Carol Pasterkamp, who had nearly lost her right arm and suffered a monumental concussion, has begun to learn to write with her right hand again. For several months after the accident, she could remember nothing that had occurred to her for two days before the car fell and nothing for two weeks afterward. Her minister, her father and her mother told her repeatedly that her sister Janice had died, but she did not entirely grasp the gravity of the information until one day in the middle of June when she began to weep. Other victims have had recurrences of pain from their injuries. But none was paralyzed, which is amazing considering the large number of spinal injuries, the kind of terrain and the distance each victim had to be carried over before reaching fully equipped hospital facilities at the bottom of the mountain.

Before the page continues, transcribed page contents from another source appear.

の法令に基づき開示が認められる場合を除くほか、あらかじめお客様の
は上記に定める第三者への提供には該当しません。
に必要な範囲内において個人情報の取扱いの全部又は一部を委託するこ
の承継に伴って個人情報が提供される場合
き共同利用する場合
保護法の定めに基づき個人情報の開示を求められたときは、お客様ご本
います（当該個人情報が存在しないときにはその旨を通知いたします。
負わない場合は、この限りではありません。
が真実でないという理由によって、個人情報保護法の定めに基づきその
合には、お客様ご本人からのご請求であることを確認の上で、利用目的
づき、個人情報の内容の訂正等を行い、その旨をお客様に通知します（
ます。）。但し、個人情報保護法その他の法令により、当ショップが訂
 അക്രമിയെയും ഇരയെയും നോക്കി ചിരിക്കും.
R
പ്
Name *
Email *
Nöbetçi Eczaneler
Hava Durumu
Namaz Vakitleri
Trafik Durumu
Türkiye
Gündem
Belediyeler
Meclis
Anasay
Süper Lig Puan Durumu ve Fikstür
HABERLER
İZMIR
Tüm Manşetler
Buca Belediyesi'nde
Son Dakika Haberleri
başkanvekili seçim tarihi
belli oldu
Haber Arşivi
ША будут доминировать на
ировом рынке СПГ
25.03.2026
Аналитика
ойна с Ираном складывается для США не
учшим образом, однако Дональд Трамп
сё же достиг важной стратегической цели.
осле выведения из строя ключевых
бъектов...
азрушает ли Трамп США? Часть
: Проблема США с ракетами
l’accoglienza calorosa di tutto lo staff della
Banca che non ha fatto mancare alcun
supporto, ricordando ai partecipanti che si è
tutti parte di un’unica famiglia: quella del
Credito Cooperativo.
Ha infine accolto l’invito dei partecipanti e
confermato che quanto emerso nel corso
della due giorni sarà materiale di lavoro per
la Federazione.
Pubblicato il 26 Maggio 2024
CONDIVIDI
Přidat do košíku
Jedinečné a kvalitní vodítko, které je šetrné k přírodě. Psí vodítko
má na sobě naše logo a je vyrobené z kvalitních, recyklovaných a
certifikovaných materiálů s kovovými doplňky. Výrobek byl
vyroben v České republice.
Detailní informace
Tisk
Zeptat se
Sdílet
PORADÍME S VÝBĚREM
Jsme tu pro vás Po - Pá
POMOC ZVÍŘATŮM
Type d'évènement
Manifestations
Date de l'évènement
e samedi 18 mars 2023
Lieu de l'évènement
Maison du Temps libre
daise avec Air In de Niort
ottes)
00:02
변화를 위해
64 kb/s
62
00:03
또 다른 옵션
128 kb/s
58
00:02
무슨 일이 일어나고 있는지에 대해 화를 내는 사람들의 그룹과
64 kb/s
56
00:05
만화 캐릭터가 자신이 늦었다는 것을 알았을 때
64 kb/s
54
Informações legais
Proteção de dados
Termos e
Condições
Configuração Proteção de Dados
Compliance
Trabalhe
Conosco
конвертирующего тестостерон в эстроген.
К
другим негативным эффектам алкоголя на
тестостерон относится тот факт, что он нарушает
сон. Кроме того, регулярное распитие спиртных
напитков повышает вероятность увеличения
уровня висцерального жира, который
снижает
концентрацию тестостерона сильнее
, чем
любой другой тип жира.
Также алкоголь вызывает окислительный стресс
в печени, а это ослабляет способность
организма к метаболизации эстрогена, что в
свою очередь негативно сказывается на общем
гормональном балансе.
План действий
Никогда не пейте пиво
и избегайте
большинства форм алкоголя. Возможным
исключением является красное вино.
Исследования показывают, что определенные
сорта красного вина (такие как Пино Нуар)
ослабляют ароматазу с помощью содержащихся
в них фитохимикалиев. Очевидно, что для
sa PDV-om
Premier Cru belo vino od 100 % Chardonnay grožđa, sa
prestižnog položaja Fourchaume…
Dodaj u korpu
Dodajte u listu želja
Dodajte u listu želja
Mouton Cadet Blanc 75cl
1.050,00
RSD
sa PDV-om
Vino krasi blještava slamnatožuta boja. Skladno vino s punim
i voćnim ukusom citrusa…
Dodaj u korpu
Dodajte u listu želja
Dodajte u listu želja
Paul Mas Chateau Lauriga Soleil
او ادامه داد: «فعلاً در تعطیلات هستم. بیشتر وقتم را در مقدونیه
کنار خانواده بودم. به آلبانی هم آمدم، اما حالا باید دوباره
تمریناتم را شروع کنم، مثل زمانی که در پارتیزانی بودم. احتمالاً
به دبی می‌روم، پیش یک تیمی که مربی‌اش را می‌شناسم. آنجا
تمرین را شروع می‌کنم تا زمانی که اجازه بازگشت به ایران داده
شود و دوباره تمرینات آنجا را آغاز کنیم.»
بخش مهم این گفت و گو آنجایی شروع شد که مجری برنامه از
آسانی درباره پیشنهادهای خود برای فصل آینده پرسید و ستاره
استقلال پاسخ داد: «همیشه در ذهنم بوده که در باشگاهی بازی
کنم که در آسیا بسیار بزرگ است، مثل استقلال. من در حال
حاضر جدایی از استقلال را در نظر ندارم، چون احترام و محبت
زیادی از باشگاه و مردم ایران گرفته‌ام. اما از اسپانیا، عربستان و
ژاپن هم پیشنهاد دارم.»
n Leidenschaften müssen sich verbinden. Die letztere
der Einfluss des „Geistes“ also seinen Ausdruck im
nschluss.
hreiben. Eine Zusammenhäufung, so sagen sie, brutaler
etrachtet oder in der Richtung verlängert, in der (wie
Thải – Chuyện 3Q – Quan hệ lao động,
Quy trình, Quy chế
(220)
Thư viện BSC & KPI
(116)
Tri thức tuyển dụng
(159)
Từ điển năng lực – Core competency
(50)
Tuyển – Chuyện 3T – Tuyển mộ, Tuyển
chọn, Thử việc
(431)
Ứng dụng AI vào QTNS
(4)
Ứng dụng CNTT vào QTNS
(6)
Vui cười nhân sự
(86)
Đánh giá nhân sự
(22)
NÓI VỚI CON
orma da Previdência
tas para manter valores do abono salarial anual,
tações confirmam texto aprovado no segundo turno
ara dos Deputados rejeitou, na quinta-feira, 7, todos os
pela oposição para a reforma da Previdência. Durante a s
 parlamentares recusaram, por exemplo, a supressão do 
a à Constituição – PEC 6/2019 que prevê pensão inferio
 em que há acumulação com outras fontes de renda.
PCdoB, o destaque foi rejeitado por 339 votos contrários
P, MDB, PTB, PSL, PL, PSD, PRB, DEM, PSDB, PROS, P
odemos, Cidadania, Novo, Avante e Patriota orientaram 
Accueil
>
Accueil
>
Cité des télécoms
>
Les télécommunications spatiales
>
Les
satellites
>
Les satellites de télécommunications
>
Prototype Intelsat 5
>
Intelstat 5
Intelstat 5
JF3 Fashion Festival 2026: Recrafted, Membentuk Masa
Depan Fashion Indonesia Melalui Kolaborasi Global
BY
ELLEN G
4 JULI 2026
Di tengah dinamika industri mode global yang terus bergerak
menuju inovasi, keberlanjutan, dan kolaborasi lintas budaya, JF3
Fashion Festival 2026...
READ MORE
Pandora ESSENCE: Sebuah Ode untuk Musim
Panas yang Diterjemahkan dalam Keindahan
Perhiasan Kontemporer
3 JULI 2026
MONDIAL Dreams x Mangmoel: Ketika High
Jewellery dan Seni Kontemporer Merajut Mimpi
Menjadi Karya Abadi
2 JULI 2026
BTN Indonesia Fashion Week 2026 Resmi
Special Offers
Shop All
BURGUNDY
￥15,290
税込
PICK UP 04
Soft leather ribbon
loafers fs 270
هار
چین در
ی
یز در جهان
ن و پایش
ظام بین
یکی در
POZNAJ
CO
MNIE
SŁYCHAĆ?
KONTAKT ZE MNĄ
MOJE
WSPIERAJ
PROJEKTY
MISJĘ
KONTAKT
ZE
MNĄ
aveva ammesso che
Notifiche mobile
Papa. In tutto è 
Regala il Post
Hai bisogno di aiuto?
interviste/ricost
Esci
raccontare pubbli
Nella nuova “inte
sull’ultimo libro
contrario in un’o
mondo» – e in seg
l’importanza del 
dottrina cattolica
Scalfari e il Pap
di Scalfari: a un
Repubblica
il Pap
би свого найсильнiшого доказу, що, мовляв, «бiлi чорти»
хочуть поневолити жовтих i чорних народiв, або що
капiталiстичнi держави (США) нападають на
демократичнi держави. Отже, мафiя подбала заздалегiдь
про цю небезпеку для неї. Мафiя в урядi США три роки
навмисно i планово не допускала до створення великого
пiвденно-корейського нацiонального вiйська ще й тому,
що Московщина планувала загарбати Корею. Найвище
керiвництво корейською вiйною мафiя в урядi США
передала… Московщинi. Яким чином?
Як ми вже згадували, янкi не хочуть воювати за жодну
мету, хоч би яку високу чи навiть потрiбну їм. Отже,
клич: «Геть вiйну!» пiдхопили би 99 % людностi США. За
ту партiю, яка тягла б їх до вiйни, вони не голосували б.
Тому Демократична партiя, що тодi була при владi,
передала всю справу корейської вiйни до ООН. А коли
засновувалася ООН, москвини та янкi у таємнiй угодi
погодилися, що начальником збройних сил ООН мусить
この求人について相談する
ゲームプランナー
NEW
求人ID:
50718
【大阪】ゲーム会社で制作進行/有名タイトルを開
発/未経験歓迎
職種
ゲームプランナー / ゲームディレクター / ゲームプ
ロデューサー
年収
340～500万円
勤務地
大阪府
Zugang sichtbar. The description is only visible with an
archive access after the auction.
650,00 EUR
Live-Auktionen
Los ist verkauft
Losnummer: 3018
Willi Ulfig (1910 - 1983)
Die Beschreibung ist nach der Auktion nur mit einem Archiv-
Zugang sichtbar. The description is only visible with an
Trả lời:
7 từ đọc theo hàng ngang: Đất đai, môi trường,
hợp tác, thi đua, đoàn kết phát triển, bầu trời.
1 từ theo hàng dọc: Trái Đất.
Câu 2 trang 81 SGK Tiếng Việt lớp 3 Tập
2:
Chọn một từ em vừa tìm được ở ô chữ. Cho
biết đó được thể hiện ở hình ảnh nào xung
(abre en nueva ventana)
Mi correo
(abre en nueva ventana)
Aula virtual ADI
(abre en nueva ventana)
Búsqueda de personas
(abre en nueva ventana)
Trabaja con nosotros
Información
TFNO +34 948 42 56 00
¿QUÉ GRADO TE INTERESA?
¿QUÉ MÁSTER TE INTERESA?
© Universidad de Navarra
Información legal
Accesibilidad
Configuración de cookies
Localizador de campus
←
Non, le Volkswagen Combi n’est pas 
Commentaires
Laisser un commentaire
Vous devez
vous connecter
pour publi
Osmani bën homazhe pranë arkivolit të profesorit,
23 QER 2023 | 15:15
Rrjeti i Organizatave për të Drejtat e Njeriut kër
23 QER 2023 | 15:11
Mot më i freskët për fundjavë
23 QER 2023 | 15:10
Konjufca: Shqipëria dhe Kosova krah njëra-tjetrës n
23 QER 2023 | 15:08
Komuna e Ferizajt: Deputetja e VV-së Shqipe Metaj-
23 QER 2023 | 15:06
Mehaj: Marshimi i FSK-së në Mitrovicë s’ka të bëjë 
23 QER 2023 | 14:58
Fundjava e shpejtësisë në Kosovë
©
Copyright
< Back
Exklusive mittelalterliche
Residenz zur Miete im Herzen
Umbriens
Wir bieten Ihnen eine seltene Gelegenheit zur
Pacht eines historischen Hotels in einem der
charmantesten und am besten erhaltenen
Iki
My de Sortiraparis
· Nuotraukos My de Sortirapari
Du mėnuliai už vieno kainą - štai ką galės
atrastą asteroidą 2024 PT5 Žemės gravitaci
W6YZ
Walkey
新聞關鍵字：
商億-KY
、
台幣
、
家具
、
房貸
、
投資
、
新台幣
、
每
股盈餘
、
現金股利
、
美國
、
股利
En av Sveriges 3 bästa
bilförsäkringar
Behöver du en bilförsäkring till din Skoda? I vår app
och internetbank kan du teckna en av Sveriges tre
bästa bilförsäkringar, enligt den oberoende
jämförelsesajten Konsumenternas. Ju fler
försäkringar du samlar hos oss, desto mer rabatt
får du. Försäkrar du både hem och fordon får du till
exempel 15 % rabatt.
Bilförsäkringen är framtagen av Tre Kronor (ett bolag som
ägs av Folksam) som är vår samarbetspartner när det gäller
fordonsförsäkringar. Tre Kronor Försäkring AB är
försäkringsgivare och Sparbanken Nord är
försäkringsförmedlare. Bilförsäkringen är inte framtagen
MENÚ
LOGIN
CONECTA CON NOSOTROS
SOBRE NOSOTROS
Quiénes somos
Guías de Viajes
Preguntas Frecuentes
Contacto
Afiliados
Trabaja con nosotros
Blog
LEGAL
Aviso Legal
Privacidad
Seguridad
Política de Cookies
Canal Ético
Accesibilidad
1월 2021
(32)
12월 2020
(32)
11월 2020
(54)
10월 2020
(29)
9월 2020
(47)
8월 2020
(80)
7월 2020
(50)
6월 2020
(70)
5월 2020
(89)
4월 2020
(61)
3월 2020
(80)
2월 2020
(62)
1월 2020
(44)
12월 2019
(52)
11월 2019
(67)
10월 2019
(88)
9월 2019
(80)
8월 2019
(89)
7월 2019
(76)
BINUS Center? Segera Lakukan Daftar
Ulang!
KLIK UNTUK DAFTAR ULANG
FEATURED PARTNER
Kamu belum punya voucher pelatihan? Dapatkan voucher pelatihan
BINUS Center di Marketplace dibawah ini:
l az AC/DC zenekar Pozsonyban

It has been reported that nine lawsuits have been filed against Vail Associates, three of which also cite Bell Engineering of Switzerland, which was involved in the design and construction of Gondola II. They are said to be in the amount of $20.2 million. Separately, Ira Potashner is suing Vail and Bell jointly for $30 million. Legal action will likely continue for years.





Less than three minutes after the cars had fallen 125 feet, a ski patrolman radioed: "Major medical emergency!"



Stranded skiers were lowered by patrolmen who "biked" out on cable.